My tying desk still needs a cleanup, and there are certainly stores of materials that could be sorted. When you tie flies for thirty years you tend to accumulate a lot of feathers and fur. When you owned a fly shop as I did, you accumulate even more.

There’s some snow in the forecast for the middle of this week, and I can picture myself out on the river somewhere with the white flakes flying. It’s kind of fun. Thinking about it causes me to recall a morning on Falling Spring, many years ago. I was out fishing around eight o’clock, getting an hour or so on the stream before opening the fly shop for the day, and the wind was howling and the snow flying. A friend who lived nearby saw me on his way to work and stopped to ask me if there was any weather I wouldn’t fish in, laughing through his words. I told him I’d fish as long as the water wasn’t hard.

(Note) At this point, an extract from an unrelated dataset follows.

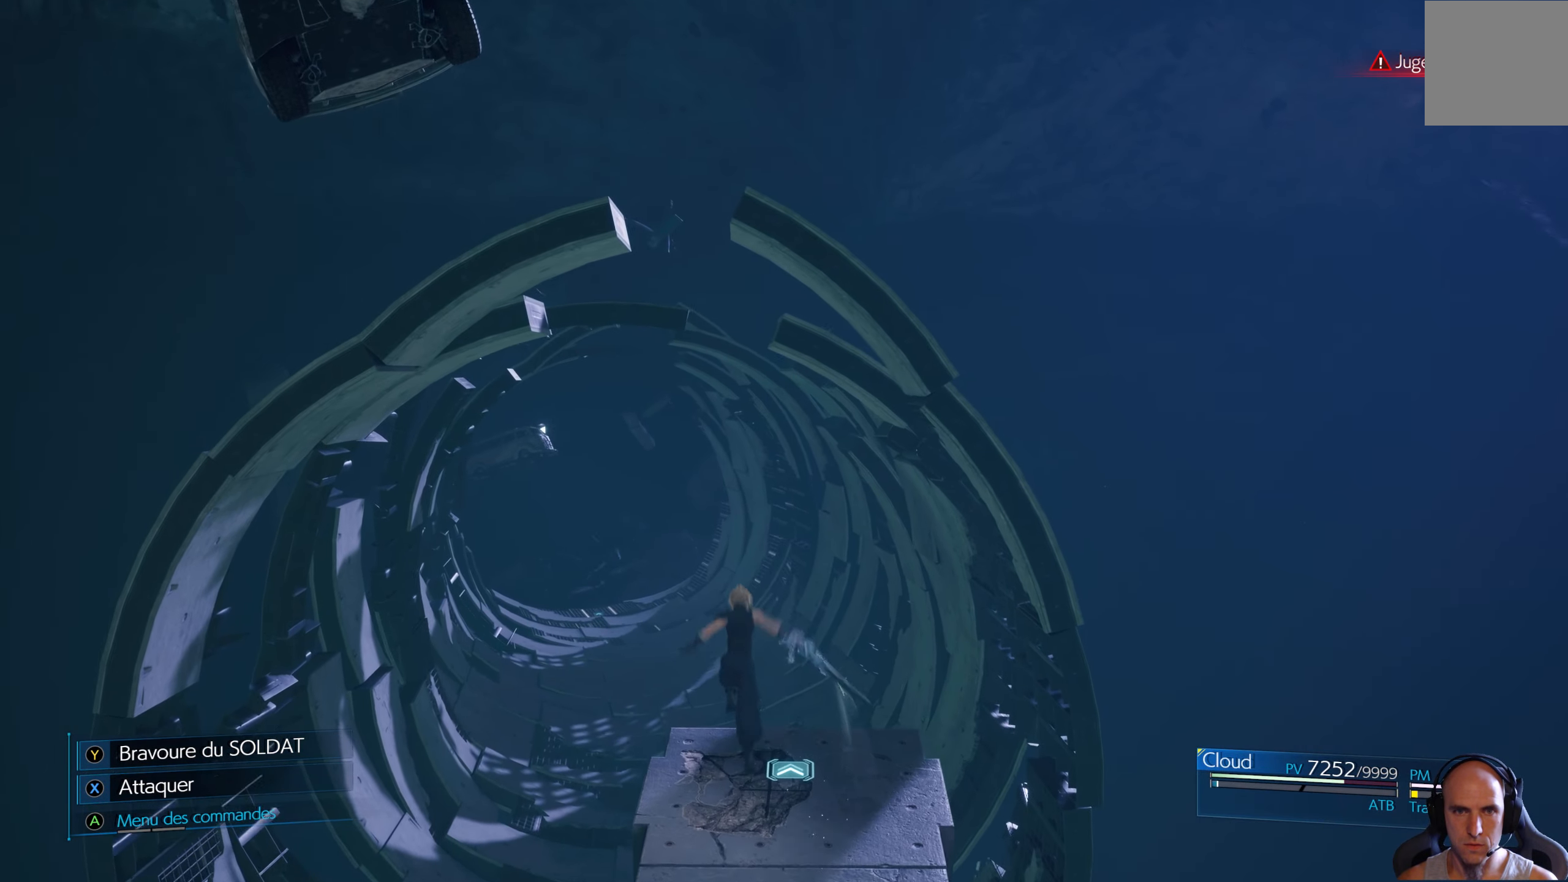
{"buttons": [], "left_stick": "center", "right_stick": "center", "events": [[383, "left_stick", "center"]]}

I have fished in some crazy weather, perhaps the worst of it on an early April trip to Elk Creek near Erie, Pennsylvania. I was fishing for steelhead, and the wind was gusting to 50 miles per hour. I was standing in a deep rocky chute that dumped into an unwadeable pool just a few yards downstream, when one of those 50 mph gusts hit me square in the chest. The wind pushed my torso back, back, right to the point of tipping backwards and possibly drowning. I hung there for what seemed like a very long time, and just as I started to lose my balance and topple backwards into the hole, the gust subsided. Close call. When I turned around and looked back toward Lake Erie, the sky was black. It was mid afternoon, but the storm headed my way was something I knew better than to mess with, so I reeled up and headed for the truck.

The water wasn’t hard that day, and if I remember correctly, the fishing was pretty good, but yea, it turned out there was weather that I wouldn’t fish in.